When Dodson switches to guitar, things sound different. The lurching, staggering power that the band generates reminds me at times of The Birthday Party and that is never a bad thing.

For the encore, the band comes back and performs the only 'old' song of the night, a typically emotional read through of “I Don’t Know.”

A really enjoyable and fascinating evening. It's the first time that I've seen Drop Out Venus given a genuine run for their money, with Skinny Girl Diet stealing the show.

DOV are clearly still getting to grips with their line up change. But they are never dull, never still, never content, never afraid. They'll be just fine.



Tuesday, 21 May 2013

Mika Bomb at Dublin Castle - 17 May 2013


Mika Bomb pic by Martin Myers

The backroom of the Dublin Castle is a tiny dark space that has seen more rock history than a busload of geologists.

Tonight, there is a bill of five acts, as there is most days of the week. When bands 'pay their dues' by getting gigs under their belt then places like the Dublin Castle are where they pay them.

By the time that I arrive, the Black Dots are well into their stride. A girl plays guitar and sings, while beside her a guy stands and plinks away at a keyboard. They don't immediately grab you by the lapels, but they are perfectly enjoyable as a prelude to the long night to come.

Next up are Lord Numb, a three piece who are clearly a gig-hardened and experienced outfit. The main singer/guitarist is a really mean axeman. He's one of those players who can make his instrument do anything and tonight it's blistering rock all the way.

Lord Numb soon get the room stomping along to their set which is mostly original songs with the odd well chosen cover version of various punky standards. They finish with a rousing version of Jim Carroll's 'People Who Died' and as this is one of my all time favourite songs, they get two enthusiastic thumbs up from me.

It's becoming almost a cliché of these multi-band bills that somewhere in the evening there will be an appearance from a bunch of lads who are in thrall to the terrace anthems of Kasabian. Tonight is no exception and the exponents are The Beautiful Game.

Musically they are actually perfectly reasonable (as all these bands are) but the relentless swagger and machismo gets a bit wearing after a while. The singer alternates between pumping his fist and exhorting us to get into the mood and rubbing his stomach and chest in a manner that might be better suited to the privacy of his own home. “Your Bones” is a tune, though.

Next comes Rhonda, a soulful, torchy singer from Germany who has the pipes and R & B vibe of this venue's most famous alumnus, Amy Winehouse.

It's the perfect time of the evening for Rhonda - the crowd is happily drunk and in the mood for some serious soul. Her band swings, she emotes and everyone falls into a joyfully lachrymose reverie. Great stuff.

I first saw Mika Bomb back in the late 1990's and they have now reformed for their first series of gigs in more than half a decade. 

Mika Bomb were pioneers of Japanese all girl guitar pop, taking inspiration from Shonen Knife.
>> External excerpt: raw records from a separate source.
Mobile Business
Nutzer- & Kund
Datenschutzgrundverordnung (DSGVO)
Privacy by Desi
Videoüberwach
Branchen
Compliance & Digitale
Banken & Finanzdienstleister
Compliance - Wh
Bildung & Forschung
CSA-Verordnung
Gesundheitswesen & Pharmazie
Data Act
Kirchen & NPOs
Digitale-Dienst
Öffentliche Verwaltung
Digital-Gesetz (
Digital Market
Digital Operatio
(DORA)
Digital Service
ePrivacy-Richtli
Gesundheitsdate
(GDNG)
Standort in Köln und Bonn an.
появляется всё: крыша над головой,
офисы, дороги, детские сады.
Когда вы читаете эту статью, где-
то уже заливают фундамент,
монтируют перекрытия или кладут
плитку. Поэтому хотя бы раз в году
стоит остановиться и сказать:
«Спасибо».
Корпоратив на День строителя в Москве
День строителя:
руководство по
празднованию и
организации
The line up was always very fluid and we always used to joke that Mika Handa would hang around Heathrow Airport and recruit any passing Japanese girl who came off a plane with a guitar in her luggage.
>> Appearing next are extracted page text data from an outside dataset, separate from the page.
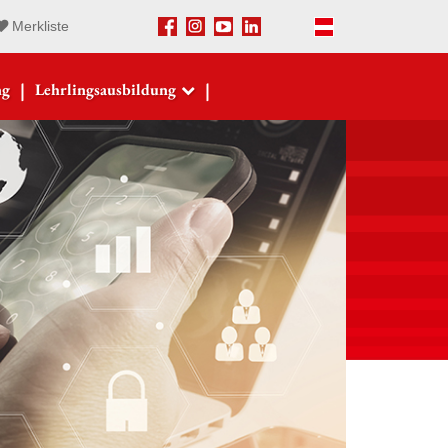
Merkliste
Facebook
Instagram
Youtube
LinkedIn
Deutsch
|
|
ng
Lehrlingsausbildung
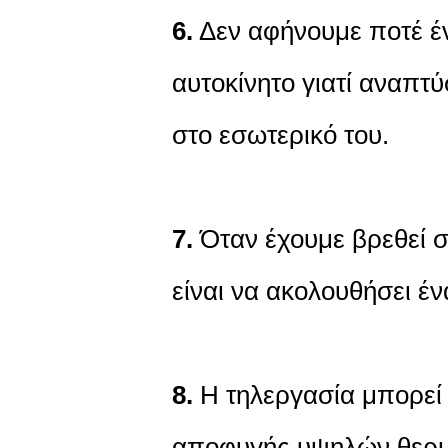
6.
Δεν αφήνουμε ποτέ ένα
αυτοκίνητο γιατί αναπτ
στο εσωτερικό του.
7.
Όταν έχουμε βρεθεί 
είναι να ακολουθήσει έν
8.
Η τηλεργασία μπορεί 
αποφυγής υψηλών θερμ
Tonight it's as though the band have never been away. The guitars still thrash at one hundred mile an hour, the vocals still a succession of high-pitched screams and squeals. The Chipmunks play The Ramones.

Mika Bomb released one of the all time classic pop/punk albums in 'The Fake Fake Sound of Mika Bomb' and a lot of this gets aired tonight. 'Contact Tokyo', 'Hey Man' and ‘Heart Attack’ come blasting past and we all go nuts.

A brilliant show and a really enjoyable evening. I derive pleasure from every single act tonight (to varying degrees).

The Dublin Castle is a Camden institution - treasure it.